The rose called the pink and the violet, discussed the case with them, and after some minutes’ reflection, spoke in this manner:
"The wasp is an unconscientious glutton who, under the pretext of making honeycombs, which she never succeeds in doing, robs us. Give her five hundred hard lashes."
On hearing this a deadly nightshade seized the wasp and carried her away to bestow the correction.
"The butterfly’s innocence and moderation favour her," said the queen, "therefore I declare her absolved with all favourable pronouncements."

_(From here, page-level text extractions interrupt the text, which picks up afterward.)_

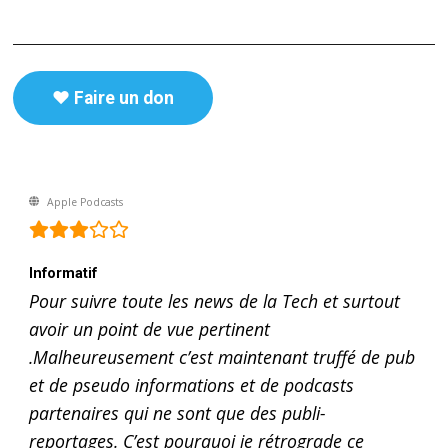
♥️ Faire un don
Apple Podcasts
Informatif
Pour suivre toute les news de la Tech et surtout
avoir un point de vue pertinent
.Malheureusement c’est maintenant truffé de pub
et de pseudo informations et de podcasts
partenaires qui ne sont que des publi-
reportages. C’est pourquoi je rétrograde ce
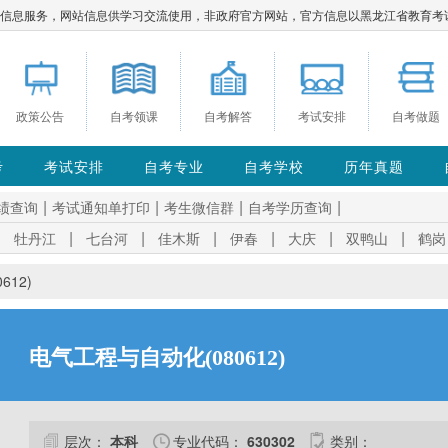
服务，网站信息供学习交流使用，非政府官方网站，官方信息以黑龙江省教育考试院https://w
政策公告
自考领课
自考解答
考试安排
自考做题
考
考试安排
自考专业
自考学校
历年真题
|
|
|
|
绩查询
考试通知单打印
考生微信群
自考学历查询
|
|
|
|
|
|
|
牡丹江
七台河
佳木斯
伊春
大庆
双鸭山
鹤岗
612)
电气工程与自动化(080612)
层次：
本科
专业代码：
630302
类别：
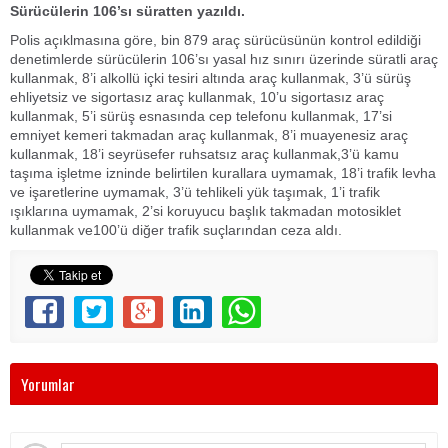
Sürücülerin 106’sı süratten yazıldı.
Polis açıklmasına göre, bin 879 araç sürücüsünün kontrol edildiği
denetimlerde sürücülerin 106’sı yasal hız sınırı üzerinde süratli araç
kullanmak, 8’i alkollü içki tesiri altında araç kullanmak, 3’ü sürüş
ehliyetsiz ve sigortasız araç kullanmak, 10’u sigortasız araç
kullanmak, 5’i sürüş esnasında cep telefonu kullanmak, 17’si
emniyet kemeri takmadan araç kullanmak, 8’i muayenesiz araç
kullanmak, 18’i seyrüsefer ruhsatsız araç kullanmak,3’ü kamu
taşıma işletme izninde belirtilen kurallara uymamak, 18’i trafik levha
ve işaretlerine uymamak, 3’ü tehlikeli yük taşımak, 1’i trafik
ışıklarına uymamak, 2’si koruyucu başlık takmadan motosiklet
kullanmak ve100’ü diğer trafik suçlarından ceza aldı.
Yorumlar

The butterfly bowed respectfully and kissed the sovereign’s hand. Her golden feelers glistened, she shook her wings, filling the ambient air with diamond dust, and took to flight showering cascades of light.
"With regard to the bee," continued the rose, "not only do I find her without any guilt, but wish that henceforth you do not close your petals to her, but leave her at liberty to carry away the honey that she requires. As a reward for her laboriousness, and as a symbol of perpetual friendship between us, I am going to give her a kiss."
The bee, much moved, advanced, and placing her blushing forehead within reach of the queen’s lips, received a kiss of peace, which made tears of gratitude gather in her eyes.
A delicious perfume invaded the garden, the fairy raised her wand, and each flower returned to its post, recovering its original form.
The magician flew into space, wrapped in a moonbeam, and Richard remained alone, pensive in the recollection of what he had seen.
"What a beautiful lesson!" he said. "Even in the kingdom of flowers work gains the most precious reward."